A program of regular water treatment, maintenance, and inspections provides better protection than periodic disinfection. A water management plan develops a team of qualified individuals to conduct a building survey and develop a water management and control plan including a flow diagram of all water systems in the building. The plan identifies all potential hazards like dead legs, water stored at temperatures ideal for bacteria growth, and potential sources of aerosolization of the water droplets, etc.

Then, develop a plan for corrective actions for each potential problem area. The water management plans apply to cooling towers, plumbing systems, hot tubs, swimming pools, decorative fountains and other water systems that can grow and transmit Legionella — the best protection is to implement a water management plan following ANSI/ASHRAE Standard 188-2015.

Meanwhile, ASHRAE will continued to urge passage of its full standard in New York City and other locations.

Michael Patton, a member of the committee who wrote the standard, told the NYC Council as it deliberated on its legislation that other sections also would play a role in reducing risks.

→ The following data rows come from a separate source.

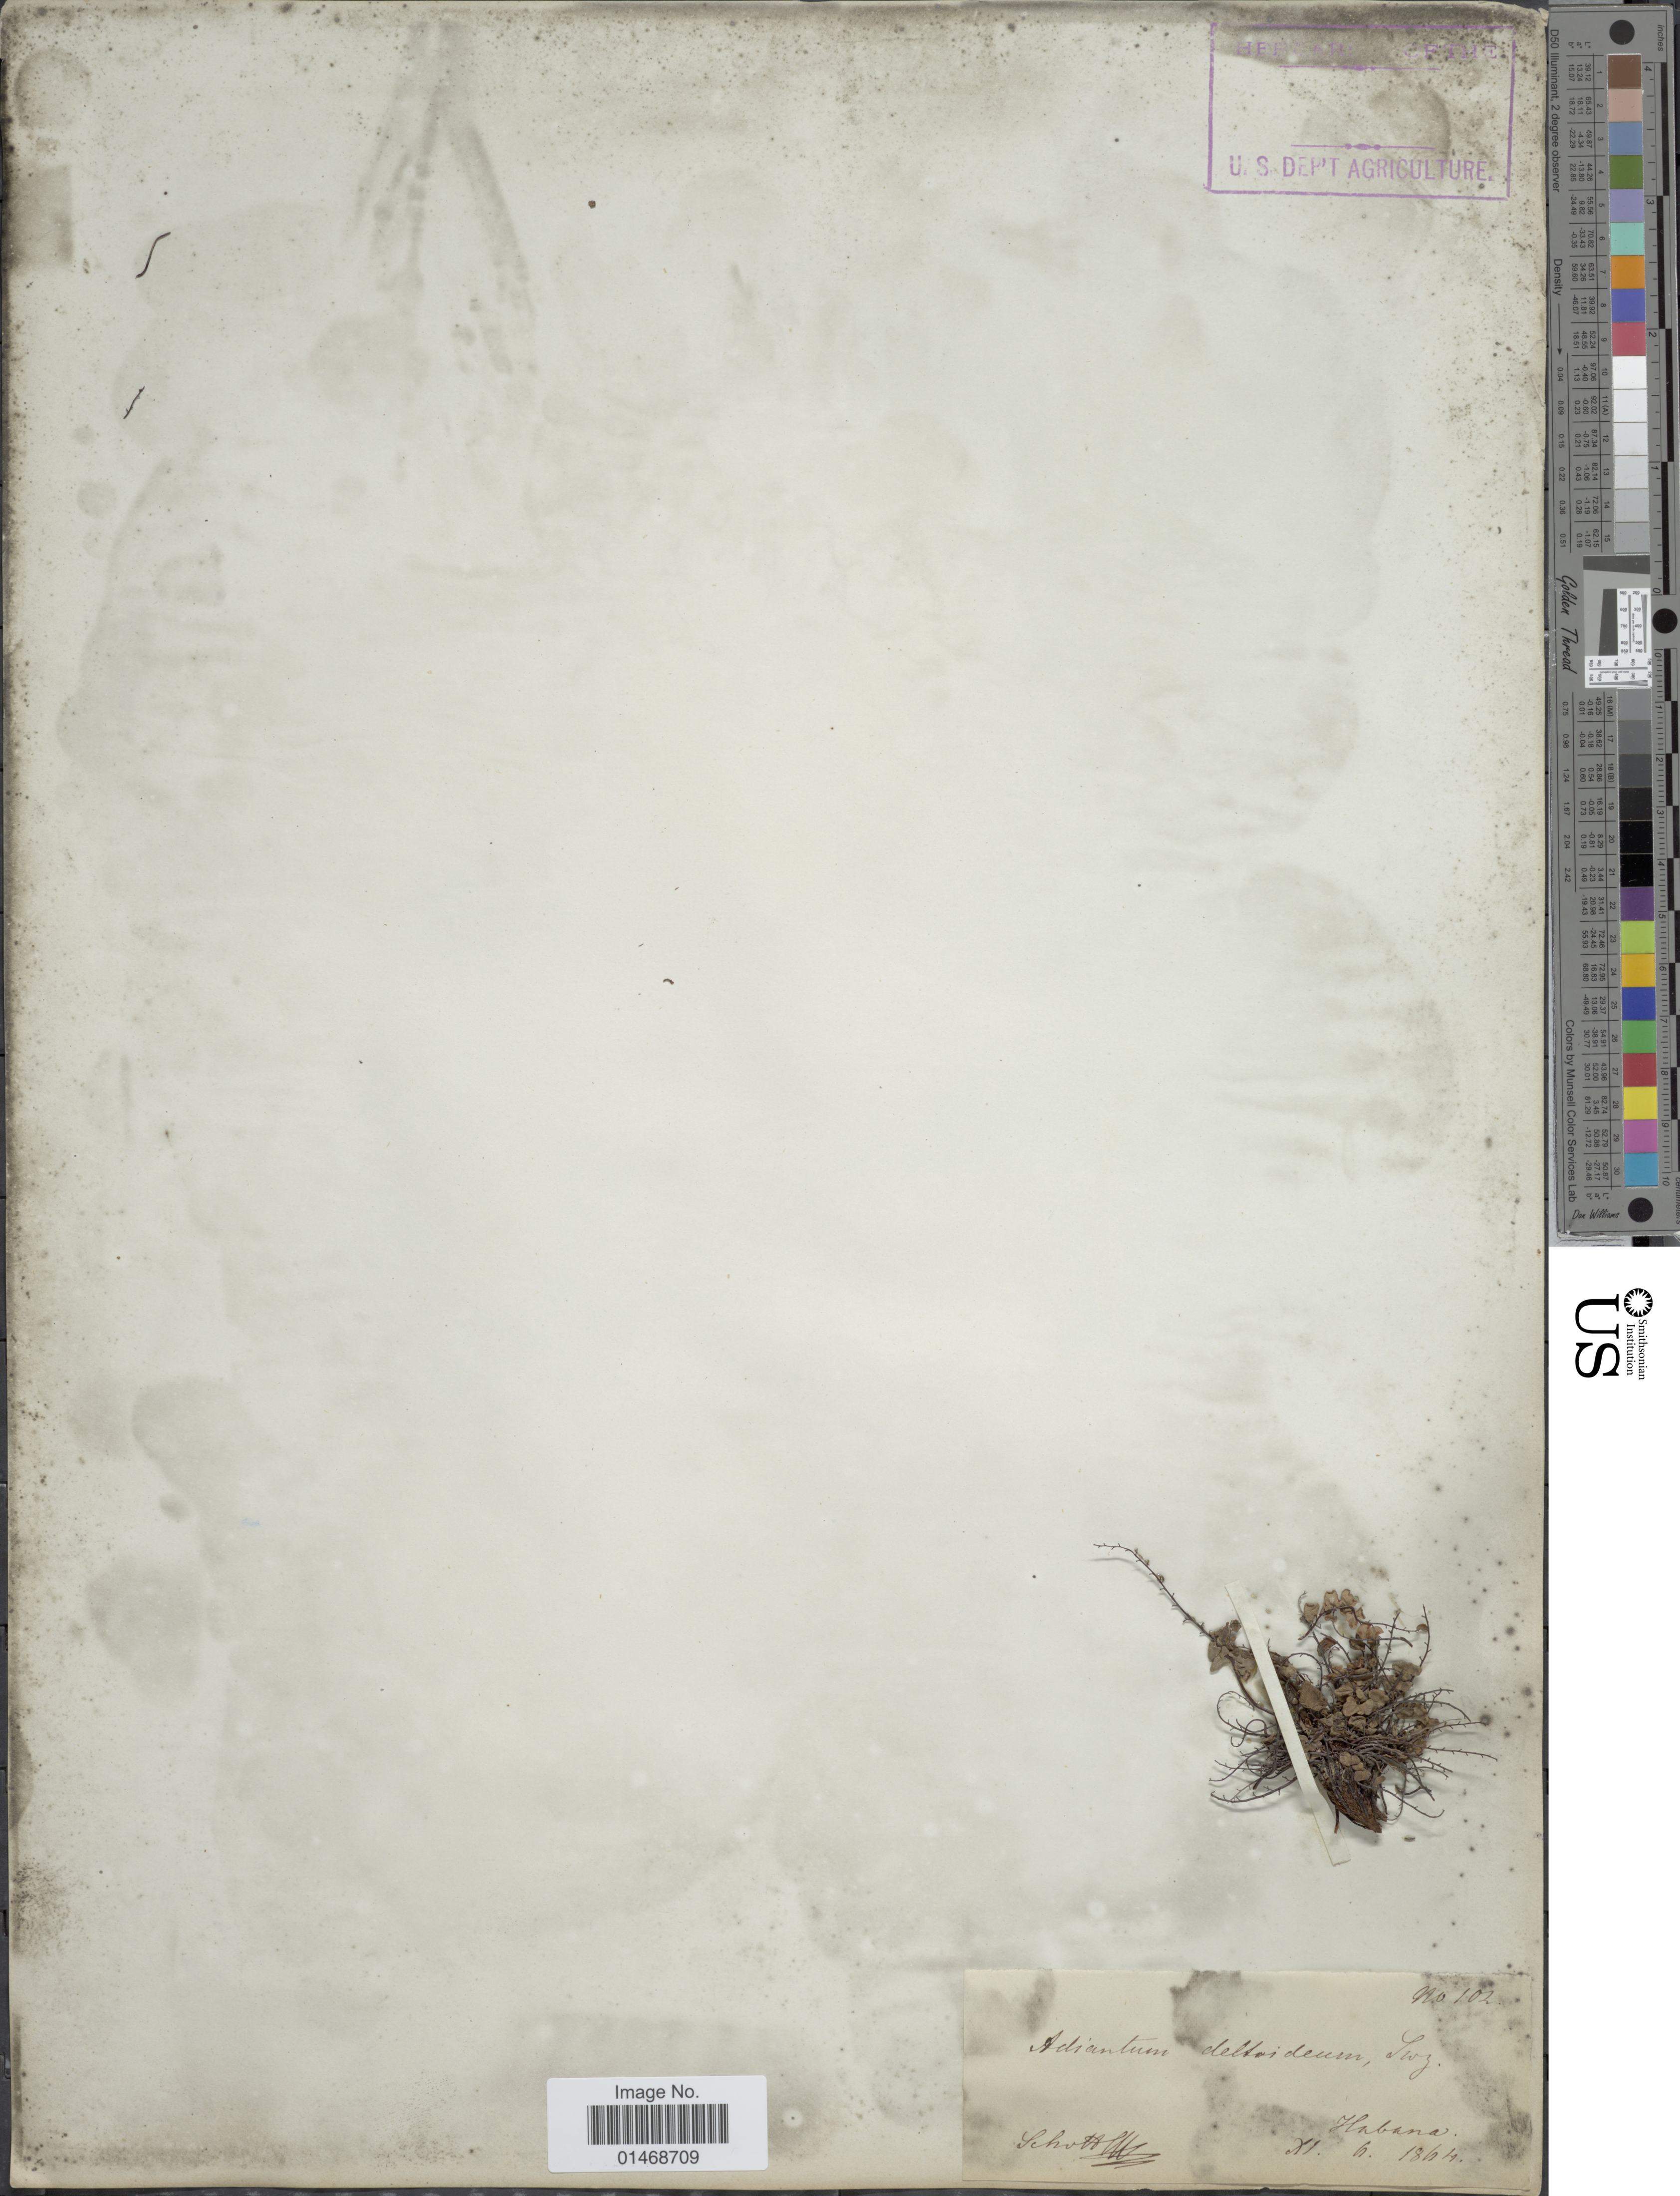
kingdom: Plantae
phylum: Tracheophyta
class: Polypodiopsida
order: Polypodiales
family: Pteridaceae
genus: Adiantum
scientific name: Adiantum deltoideum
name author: Sw.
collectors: Schott, --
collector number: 102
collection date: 1844-11-06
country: Cuba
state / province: La Habana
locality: Habana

“Section 7 is very good by itself,” Patton testified, “but it doesn't really address the whole idea of informing building owners, managers, property managers how to put a plan for a whole building into place and what it should contain.”

Not surprisingly, the larger standard echoes much of George’s recommendations. Specific requirements in the standard include:

Minimum Legionellosis risk management requirements for buildings and their associated potable and non-potable water systems.

Establishment by building owners of a program team and (in turn) a water management program for which they are responsible in order to comply with the standard.

Provision of specific and detailed requirements for what Legionellosis control strategies must accomplish and how they are to be documented – but, does not provide (or place restrictions on) what specific strategies are to be used or applied.